Я кивнул, но не посмотрел на него. Мужчина двинулся уже к выходу, когда я его окликнул.
— Цзин Юань, — смотрел он уже спокойнее, — рядом с тем местом, где мы с Дань Фэном подрались, есть кусты. Если тебе не сложно, посмотри… может, там до сих пор лежат серьги, которые я выкинул.
— Отдать их Байхэн, если я их найду? — Цзин Юань улыбнулся.
— Нет! — я еще не решил, буду ли я их дарить ей, сомнения были. — Но откуда ты знаешь, что они для нее?
Цзин Юань легко рассмеялся, но быстро осекся, возможно, испугался, что я могу обидеться.
— Мы уже все заметили за последний год, как ты застреваешь у прилавков с украшениями и драгоценными камнями. Да и когда я приезжал к тебе, в общежитии весь стол был завален слепками и неудачными оправами для серег. Мы с Цзинлю даже поспорили, когда именно ты ей подаришь их. Я считал, что до нового года, но, похоже, проиграл.
Я покраснел и надулся. Я был слишком очевиден и предсказуем. Неудивительно, что Дань Фэн постоянно насмехается надо мной. В его глазах я выгляжу наивным простаком.
— Не смущайся, — Цзин Юань вернулся и ободряюще похлопал меня по плечу. — Если бы Байхэн узнала, сколько времени ты ради нее старался, то она была бы очень тронута.

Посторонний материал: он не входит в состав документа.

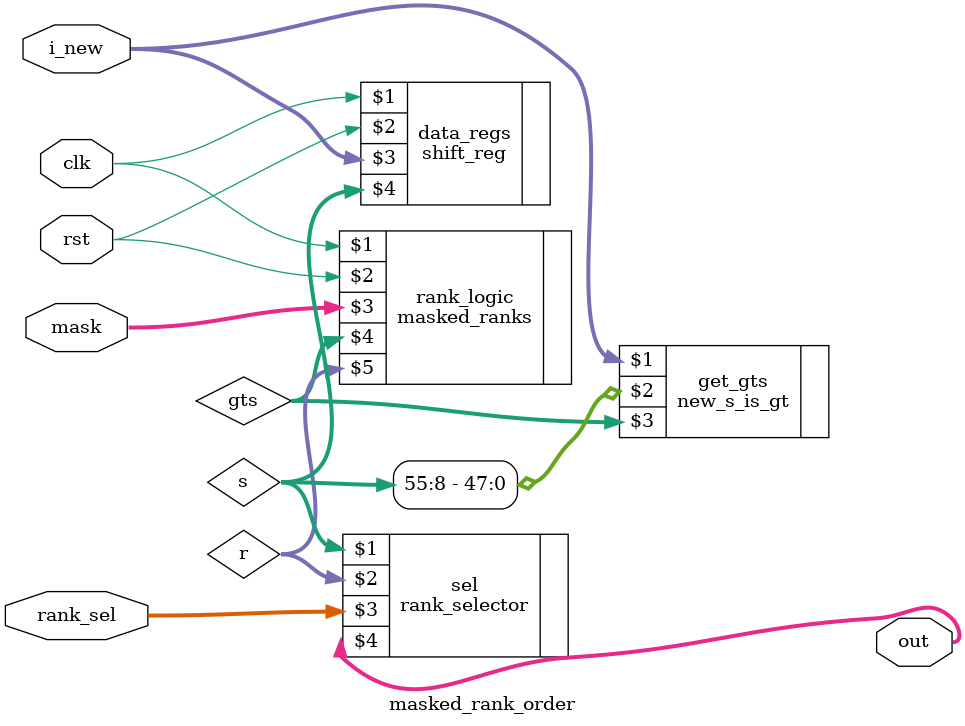
<source format=v>
module masked_rank_order #(
    parameter N = 7,
    parameter data_bits = 8
) (
    input clk,
    input rst,
    input [data_bits-1 : 0] i_new,
    input [N-1 : 0] mask,
    input [rank_bits -1 : 0] rank_sel,
    output [data_bits-1 : 0] out
);

    parameter rank_bits = $clog2(N+1);
    wire [data_bits*N-1:0] s;
    wire [N-2 : 0] gts;
    wire [rank_bits*N-1:0] r;

    shift_reg #(data_bits, N) data_regs(clk, rst, i_new, s);
    new_s_is_gt #(N, data_bits)  get_gts(i_new, s[data_bits*N-1: data_bits], gts);

    masked_ranks #(N)
        rank_logic (clk,
           rst,
           mask,
           gts,
           r);

    rank_selector #(N, data_bits, rank_bits)
        sel(s,r, rank_sel ,out);

endmodule

</source>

Я помолчал, борясь с жаром от чувства стыда внутри, а потом, не поднимая глаз, спросил:
— Цзин Юань, скажи как взрослый. Если бы я не подрался с Дань Фэном, если бы я подарил серьги… Байхэн смотрела бы на меня как на человека, у которого к ней есть чувства? Были ли у меня вообще шансы на взаимность? — я боялся услышать «нет».
— Как взрослый не скажу. По меркам недолгоживущих я старше тебя всего лет на пять, — он усмехнулся, а я вытаращил глаза. Я никогда не думал, что он настолько молод. У долгоживущих сложно определить возраст, но с мудростью этого мужчины, я и подумать не мог, что он настолько молодой.
— Я не знаю, что в голове у Байхэн. Но лучше всего будет, если ты просто сам с ней поговоришь и обсудишь это. Было бы славно, если бы ты все сомнения и раздоры решал словами, — в последних словах звенел намек. — Дипломатия выиграла половину потенциальных войн.
Он усмехнулся и попрощался, оставив меня смущенного. Я все еще сомневался и боялся говорить о подобном с Байхэн.